Mr Prodi, the Italian Prime Minister, said they were in "perfect agreement", while President Chirac shrugged off a row sparked earlier this week by his hostile remarks about Italy as "a ridiculous misunderstanding".

For a country that only three days ago was being dismissed as a second- class citizen of the new Europe and a no-hoper on monetary union, Italy has finished the week in surprisingly upbeat mood. With his government preparing to slash a record 62.5 trillion lire off next year's budget in an all-out effort to bring the country's public finances into line with the Maastricht convergence criteria, Mr Prodi has now received the support not only of the French President but also of Michel Camdessus, head of the International Monetary Fund.

"Italy is making a major effort to push through a budget which, if carried out in full, will make it possible to bring the budget deficit down to 3 per cent of GDP [gross domestic product] by the end of 1997 as stipulated by Maastricht," Mr Camdessus said.

Such words of comfort came as a relief to Mr Prodi at the start of a month-long debate on the budget in the Italian parliament.

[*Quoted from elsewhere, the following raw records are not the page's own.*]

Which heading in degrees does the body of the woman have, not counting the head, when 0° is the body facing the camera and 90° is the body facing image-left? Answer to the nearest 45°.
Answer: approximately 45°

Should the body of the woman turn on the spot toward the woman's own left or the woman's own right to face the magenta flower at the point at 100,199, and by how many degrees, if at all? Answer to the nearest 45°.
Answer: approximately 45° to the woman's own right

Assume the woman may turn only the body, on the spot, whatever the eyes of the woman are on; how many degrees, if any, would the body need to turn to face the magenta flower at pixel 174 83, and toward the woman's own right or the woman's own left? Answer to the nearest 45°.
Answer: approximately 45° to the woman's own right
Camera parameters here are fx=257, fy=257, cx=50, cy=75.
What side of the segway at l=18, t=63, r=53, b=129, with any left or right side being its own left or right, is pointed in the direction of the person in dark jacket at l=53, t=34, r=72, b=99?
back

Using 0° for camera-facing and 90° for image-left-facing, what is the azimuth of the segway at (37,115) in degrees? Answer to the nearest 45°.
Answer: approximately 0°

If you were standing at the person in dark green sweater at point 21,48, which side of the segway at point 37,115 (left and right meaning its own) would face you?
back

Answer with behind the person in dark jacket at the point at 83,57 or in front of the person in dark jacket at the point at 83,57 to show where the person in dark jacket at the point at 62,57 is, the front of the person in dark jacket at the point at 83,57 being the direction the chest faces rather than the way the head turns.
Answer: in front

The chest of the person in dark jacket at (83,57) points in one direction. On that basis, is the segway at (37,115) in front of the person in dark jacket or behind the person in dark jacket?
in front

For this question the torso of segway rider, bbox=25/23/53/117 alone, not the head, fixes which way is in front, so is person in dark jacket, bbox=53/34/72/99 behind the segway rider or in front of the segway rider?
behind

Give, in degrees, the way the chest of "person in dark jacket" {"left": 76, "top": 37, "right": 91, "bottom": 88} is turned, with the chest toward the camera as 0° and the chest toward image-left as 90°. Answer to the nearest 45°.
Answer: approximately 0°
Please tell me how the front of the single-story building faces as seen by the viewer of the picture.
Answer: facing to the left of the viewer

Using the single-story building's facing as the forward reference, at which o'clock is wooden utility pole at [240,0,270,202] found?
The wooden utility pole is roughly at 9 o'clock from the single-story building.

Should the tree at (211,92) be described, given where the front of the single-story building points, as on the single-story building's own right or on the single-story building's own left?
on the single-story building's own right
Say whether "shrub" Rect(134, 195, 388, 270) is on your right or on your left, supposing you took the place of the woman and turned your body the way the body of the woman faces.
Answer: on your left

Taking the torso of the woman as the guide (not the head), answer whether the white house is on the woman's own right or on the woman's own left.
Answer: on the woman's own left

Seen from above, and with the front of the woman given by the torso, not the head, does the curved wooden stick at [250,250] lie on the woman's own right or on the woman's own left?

An international thumbs-down would have destroyed not only the credibility of the austerity package, but also the stability of his government.

But who is right, the Chirac of last Tuesday who said Italy would never make the single currency on time, or the Chirac of yesterday who praised Mr Prodi's "vigorous and courageous efforts" to rein in Italy's public finances?

"The prevailing attitude is to count nobody out and count nobody in, but to wait and see what happens," one European Union diplomat said. "Nobody wants to praise or rubbish this budget until they see what effect it has."

That would suggest that Mr Chirac's attack on Italy was a gaffe, pure and simple. On closer inspection, his hostility looks more visceral than the result of careful economic analysis, the fear that a competitively valued lira would take away precious French export markets.

There are perhaps two main lessons to be drawn from the week. The first is that the Italians can take nothing for granted, even if they are members of the G7. The second is that Europe is far from a unified entity, and the road to monetary union is likely to be fraught with the conflicting interests of member states. Italy will not just need a healthy economy to swap the lira for the euro, it will need to keep a keen eye out for its backstabbing neighbours.